INSTRUCTION:
Once the line with "[680,288,692,298] ● -> (856, 232) //" is found in the entries below, print it and each following line exactly, stopping after the line with "(561, 372) none -> (1041, 328) //"; print nothing else.

RECORDED DATA:
______
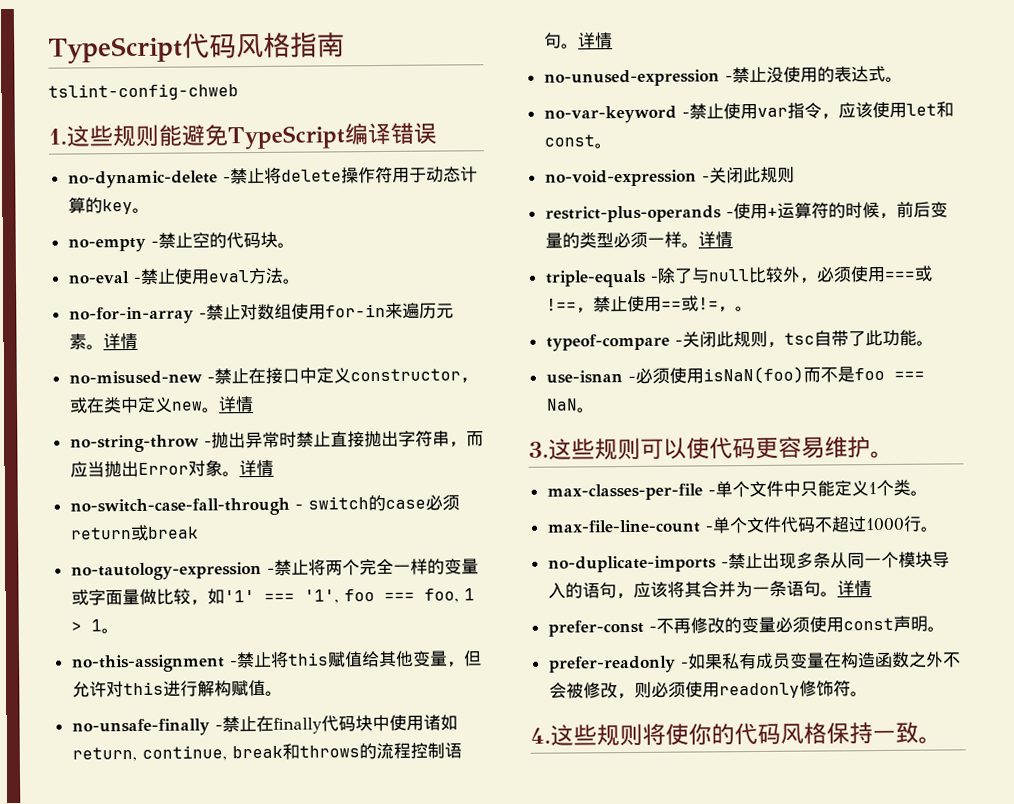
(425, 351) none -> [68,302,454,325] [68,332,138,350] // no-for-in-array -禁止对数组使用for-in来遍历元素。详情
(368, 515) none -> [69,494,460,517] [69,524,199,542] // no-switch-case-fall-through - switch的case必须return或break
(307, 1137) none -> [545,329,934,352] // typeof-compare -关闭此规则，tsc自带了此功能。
______
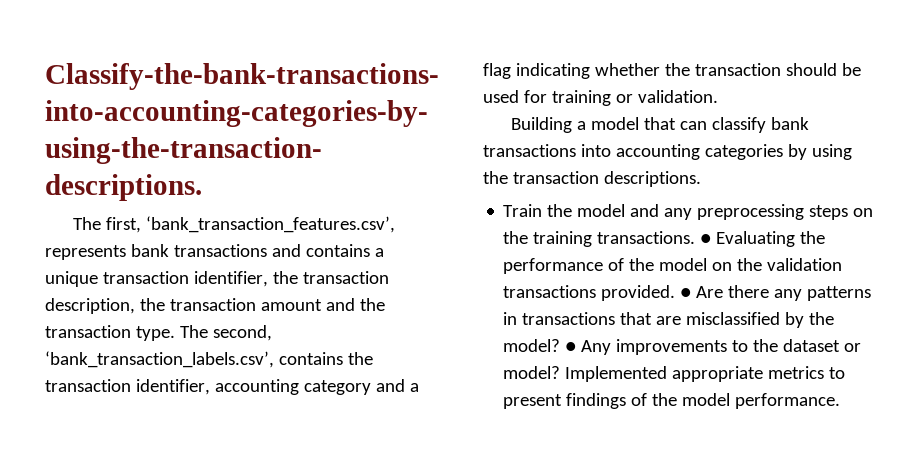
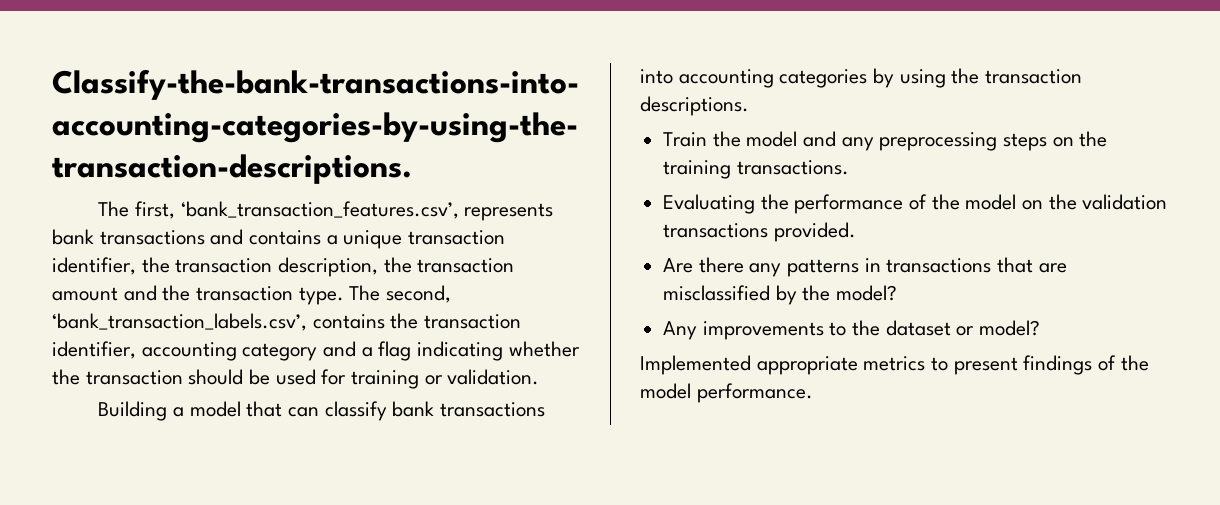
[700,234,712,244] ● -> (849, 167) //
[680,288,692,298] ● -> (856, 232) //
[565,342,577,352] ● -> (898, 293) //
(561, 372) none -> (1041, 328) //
______
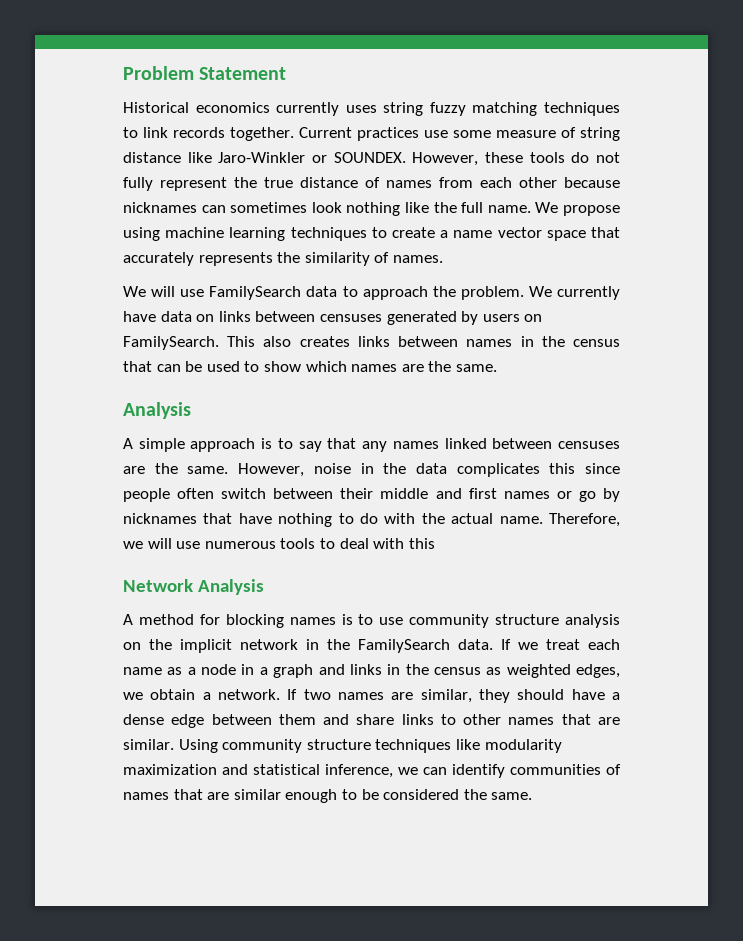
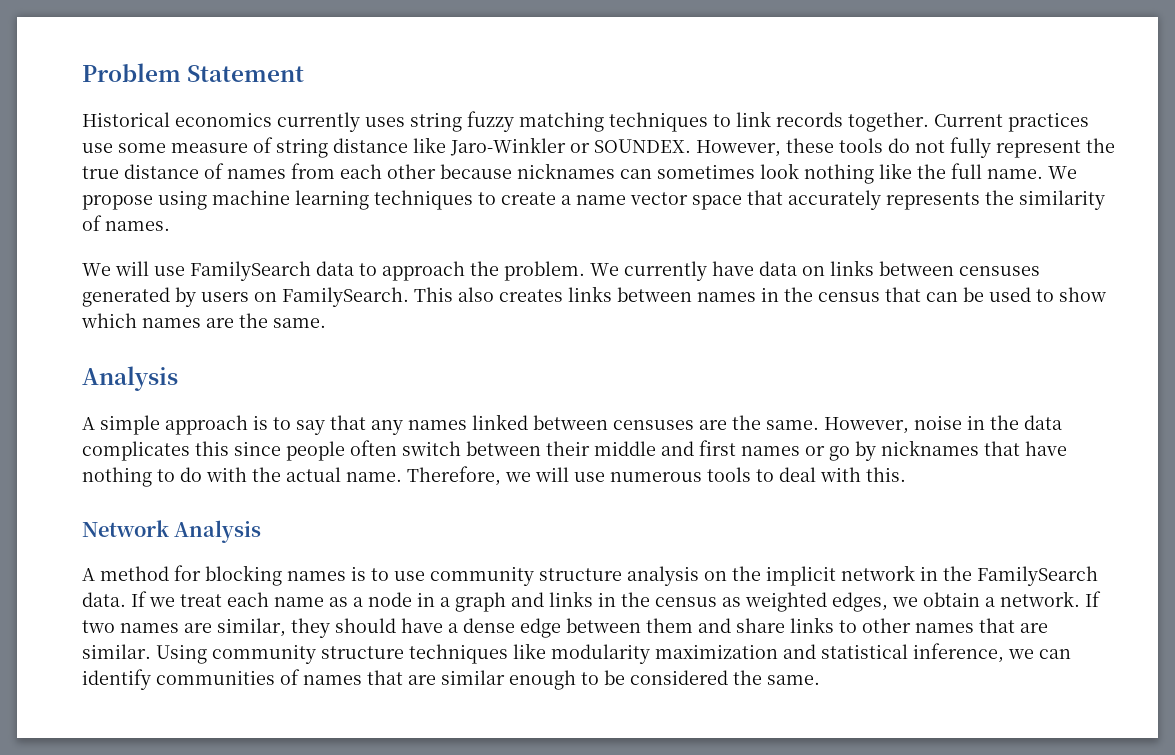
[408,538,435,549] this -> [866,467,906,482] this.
______
RESPONSE TO THE EXERCISE:
[680,288,692,298] ● -> (856, 232) //
[565,342,577,352] ● -> (898, 293) //
(561, 372) none -> (1041, 328) //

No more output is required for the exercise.